BEGIN

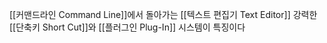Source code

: [[커맨드라인 Command Line]]에서 돌아가는 [[텍스트 편집기 Text Editor]] 강력한 [[단축키 Short Cut]]와 [[플러그인 Plug-In]] 시스템이 특징이다 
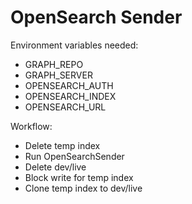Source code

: # OpenSearch Sender

Environment variables needed:
- GRAPH_REPO
- GRAPH_SERVER
- OPENSEARCH_AUTH
- OPENSEARCH_INDEX
- OPENSEARCH_URL

Workflow:
- Delete temp index
- Run OpenSearchSender
- Delete dev/live
- Block write for temp index
- Clone temp index to dev/live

END

Copy all lines from the material that contain "temp".

YOUR SOLUTION:
- Delete temp index
- Block write for temp index
- Clone temp index to dev/live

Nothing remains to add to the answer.